Não sei se tudo isso pelo que passei contribuiu em algo para mudar o ritmo do avanço da cegueira. De fato, ele foi bem mais lento do que alguns oftalmologistas previram. Mas sabe-se que a perda visual provocada pela Retinose varia muito de pessoa para pessoa e, no meu caso, ela nunca parou.
É provável que o restinho que ainda tenho de visão se apague em breve. Eu iria atrás de algo sem evidências sólidas novamente para impedir isso? Com certeza não. E aprendi a deixar o alerta bem ligado para fraudes. Na última vez que fui em uma consulta com um desses gênios revolucionários da medicina, à contragosto, perguntei se já havia algum estudo mostrando resultados sobre a estimulação cerebral que ele fazia a partir de disparos de ondas invisíveis no ouvido. Tinha. Com quatro pessoas de uma mesma família. Espero que, com tudo o que aprendemos diariamente na pandemia, o leitor saiba que não é assim que se faz uma pesquisa.
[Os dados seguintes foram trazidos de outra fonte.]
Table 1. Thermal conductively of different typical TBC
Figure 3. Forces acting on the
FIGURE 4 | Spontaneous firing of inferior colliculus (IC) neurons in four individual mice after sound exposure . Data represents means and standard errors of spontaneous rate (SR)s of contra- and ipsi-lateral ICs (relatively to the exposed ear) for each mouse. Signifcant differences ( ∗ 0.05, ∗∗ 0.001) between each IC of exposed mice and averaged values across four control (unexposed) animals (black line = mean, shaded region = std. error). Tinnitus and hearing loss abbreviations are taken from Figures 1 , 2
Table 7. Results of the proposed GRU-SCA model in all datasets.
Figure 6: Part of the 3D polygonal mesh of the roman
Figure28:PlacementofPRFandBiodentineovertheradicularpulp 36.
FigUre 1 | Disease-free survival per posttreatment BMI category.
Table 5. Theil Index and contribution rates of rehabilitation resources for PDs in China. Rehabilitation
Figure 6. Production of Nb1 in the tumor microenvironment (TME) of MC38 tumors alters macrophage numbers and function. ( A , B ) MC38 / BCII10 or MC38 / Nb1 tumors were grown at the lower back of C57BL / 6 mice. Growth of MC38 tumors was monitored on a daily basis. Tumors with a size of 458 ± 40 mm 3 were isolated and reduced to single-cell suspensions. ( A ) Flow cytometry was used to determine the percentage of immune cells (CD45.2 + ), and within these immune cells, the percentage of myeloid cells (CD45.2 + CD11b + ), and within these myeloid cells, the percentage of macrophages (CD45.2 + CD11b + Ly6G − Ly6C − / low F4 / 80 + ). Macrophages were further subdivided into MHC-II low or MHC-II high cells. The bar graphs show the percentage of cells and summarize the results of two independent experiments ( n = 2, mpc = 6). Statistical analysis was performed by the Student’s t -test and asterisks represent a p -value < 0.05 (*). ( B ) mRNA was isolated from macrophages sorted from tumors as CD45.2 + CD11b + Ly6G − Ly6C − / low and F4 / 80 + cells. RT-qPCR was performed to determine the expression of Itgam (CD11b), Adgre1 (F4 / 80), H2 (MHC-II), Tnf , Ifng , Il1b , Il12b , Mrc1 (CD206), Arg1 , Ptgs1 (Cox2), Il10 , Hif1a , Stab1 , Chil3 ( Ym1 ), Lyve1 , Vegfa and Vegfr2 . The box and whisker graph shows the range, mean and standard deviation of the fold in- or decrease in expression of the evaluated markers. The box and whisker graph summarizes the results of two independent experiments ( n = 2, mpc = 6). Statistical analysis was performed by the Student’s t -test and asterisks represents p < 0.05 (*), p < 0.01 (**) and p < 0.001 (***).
Meu conselho, que vem de alguém que teve uma série de privilégios, inclusive o de ter tempo e recursos para desperdiçar em furadas, é que vale muito mais a pena dedicar suas energias para encontrar os recursos certos para uma vida plena sem a visão do que acreditar no primeiro que traga uma solução mirabolante. Compreendo, mas sinto muito, quando vejo inúmeras pessoas desesperadas atrás de uma salvação para a cegueira iminente, quando sei que a vida pode ser incrível sem precisar apostar todas as fichas em uma cura duvidosa.